Et du caractère il en faut pour faire vivre ce spot couru de la Principauté où se mêlent tous les âges et presque toutes les classes sociales. À deux pas du Sporting, juste au-dessus de la discothèque Jimmy’z, le concept international du Coya fonctionne à merveille, mêlant astucieusement clubbing et restaurant. Rentrée comme chef de service au coin froid, Victoria Vallenilla s’est retrouvée sous-chef dès la deuxième saison puis chef en remplacement de Fabrizio Fossati, lui-même devenu chef exécutif du groupe Coya, qui regroupe neuf adresses dans le monde. « Victoria a évolué personnellement et a amené sa touche féminine », pense Éric Gorjux.
Victoria Vallenilla : « Je voulais qu’on se sente comme chez moi »
Dans l’assiette, la jeune femme n’a pas d’autres ambitions que celle de faire simple et bon. « Je n’ai jamais cuisiné quand j’étais au Venezuela. Mais c’est vrai que quand je suis partie, j’étais nostalgique. J’aime dire que j’ai ramené ma touche sud-américaine. Je voulais qu’on se sente comme chez moi. Je voulais retrouver ce sentiment dans l’assiette », décrit-elle. Pas étonnant que l’on retrouve à la carte certains plats directement hérités de sa propre histoire familiale. « Je sers ce que j’aime manger », répond simplement Victoria Vallenilla. Et même un peu plus que ça.

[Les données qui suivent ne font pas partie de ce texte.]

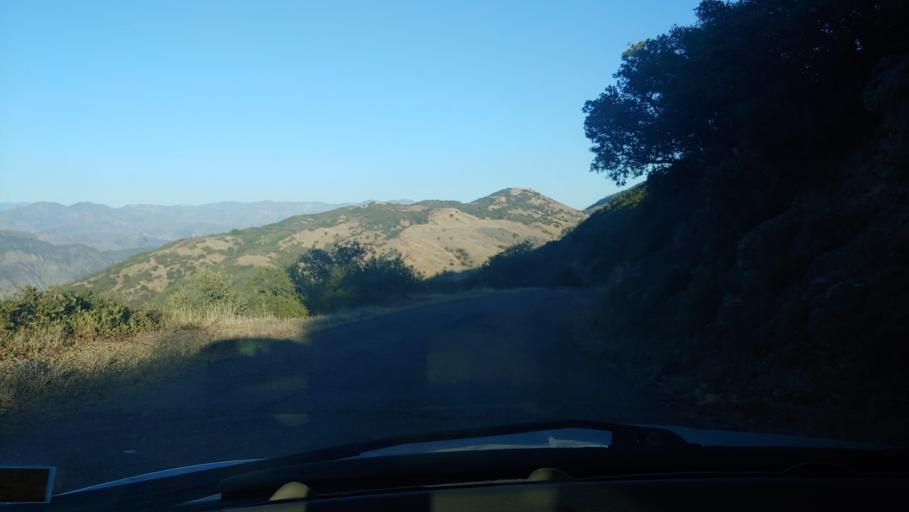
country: US
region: California
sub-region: Santa Barbara County
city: Mission Canyon
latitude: 34.5069
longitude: -119.7604
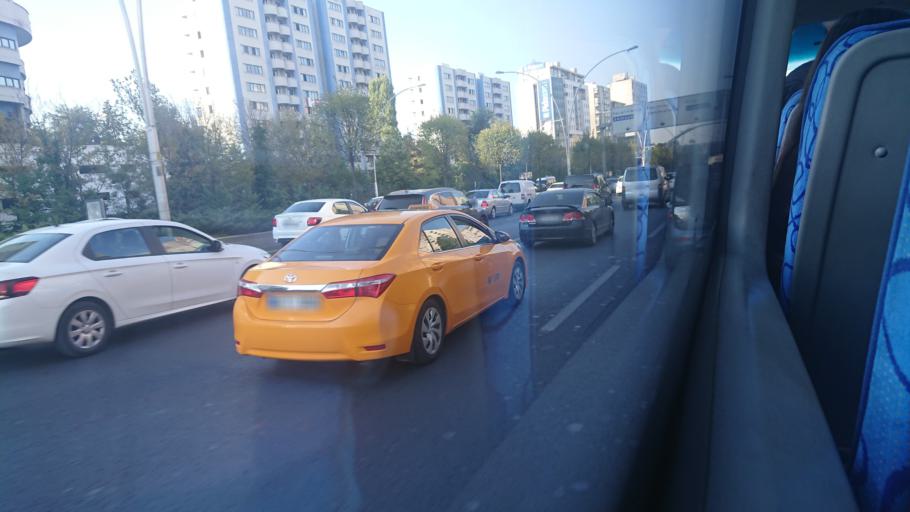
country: TR
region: Ankara
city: Ankara
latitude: 39.9266
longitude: 32.8164
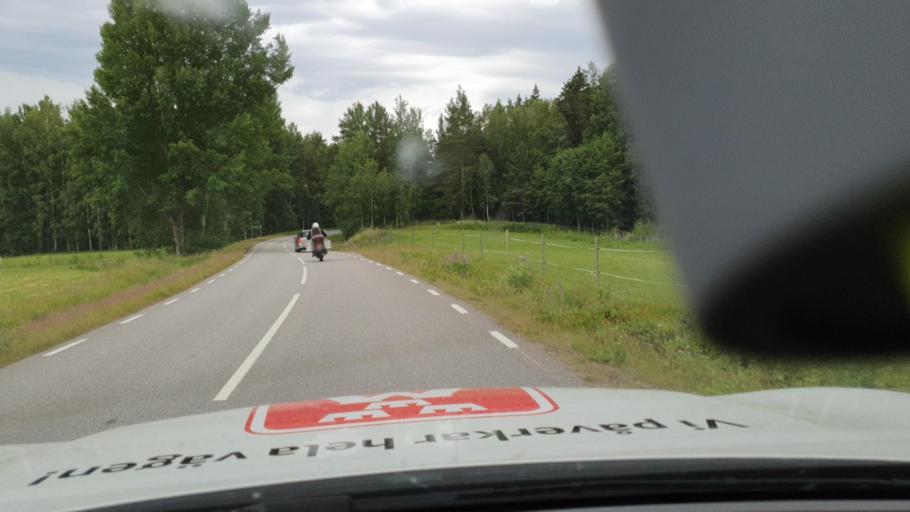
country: SE
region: Vaestra Goetaland
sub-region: Karlsborgs Kommun
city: Karlsborg
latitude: 58.7286
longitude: 14.5032
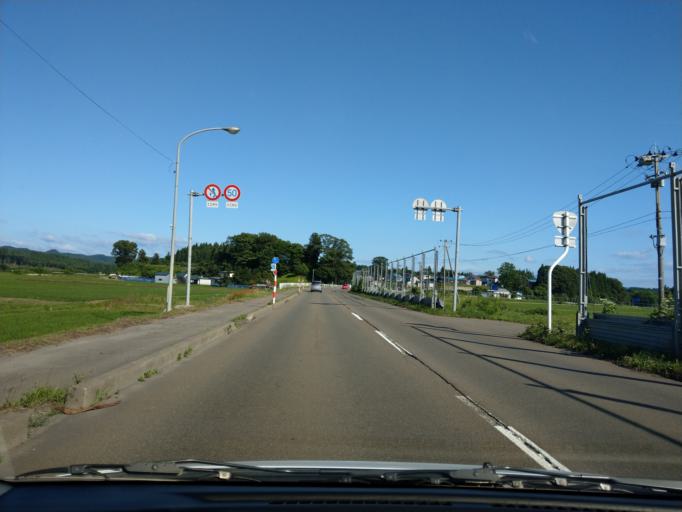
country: JP
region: Akita
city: Takanosu
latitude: 40.1938
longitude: 140.3986
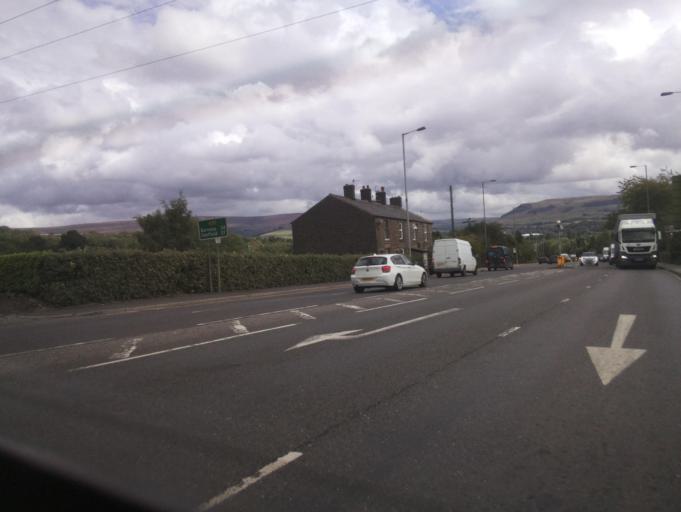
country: GB
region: England
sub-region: Borough of Tameside
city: Longdendale
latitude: 53.4594
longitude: -2.0058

Sa patte personnelle, c’est aussi celle d’imaginer une cuisine végétarienne originale. « Un végétarien qui vient au restaurant n’a pas forcément envie de manger une salade. Il veut trouver les nutriments nécessaires à son organisme. D’où l’intérêt de proposer par exemple le seitan qui apporte à la fois la protéine et la gourmandise. » Même engagement quand on lui parle de cuisine écoresponsable. Dans la mesure du possible, elle a instauré de nouvelles règles. Bien qu’avec un tel concept, branché autour des mets sud-américains, certaines envies atteignent vite leur limite. « Dans un groupe comme celui-là, avec les modes de consommation actuels, on ne peut pas arriver au 100 % green, mais on peut s’en rapprocher un maximum », admet-elle sans peine.

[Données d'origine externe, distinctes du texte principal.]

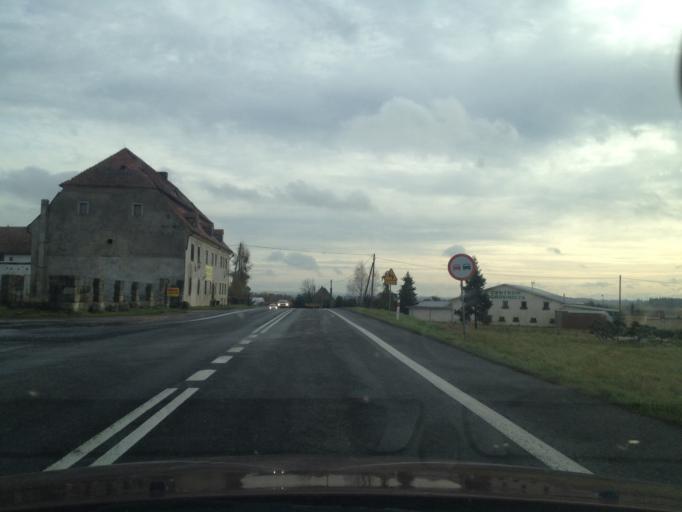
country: PL
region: Lower Silesian Voivodeship
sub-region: Powiat lubanski
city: Pisarzowice
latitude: 51.1379
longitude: 15.2382
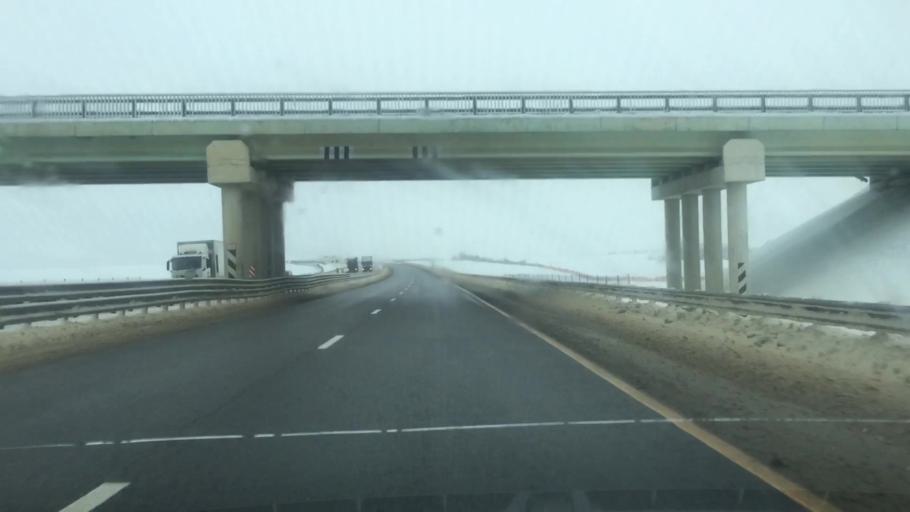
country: RU
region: Tula
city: Yefremov
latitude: 53.2251
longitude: 38.2086
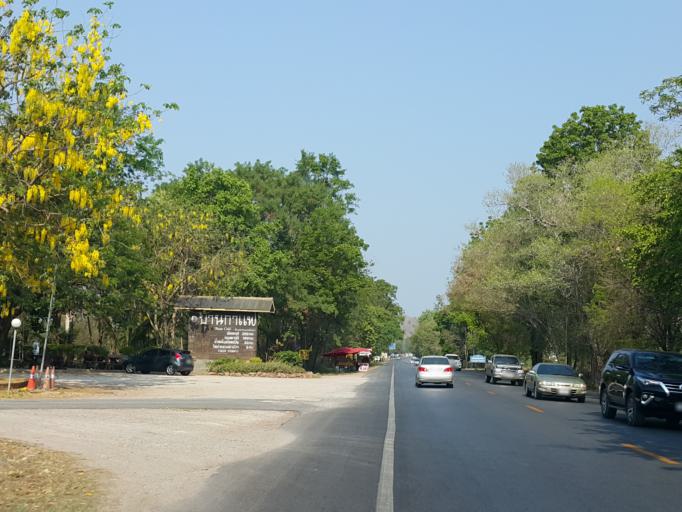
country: TH
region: Kanchanaburi
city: Sai Yok
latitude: 14.0898
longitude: 99.2885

Si le bar, utilisé pour les ceviches entre autres, vient toujours du Chili, ou que les piments et avocats, indispensables au guacamole, proviennent du Pérou, l’équipe de Victoria travaille les légumes locaux et les autres poissons d’élevage français. Côté décoration, ses assiettes ont été moulées à Montpellier. « L’effort doit être global et aller au-delà des produits que l’on met dans l’assiette. » Cette sincérité se ressent forcément dans les saveurs et dans l’ambiance que cette jeune cheffe a réussi à créer pour une saison encore au Coya.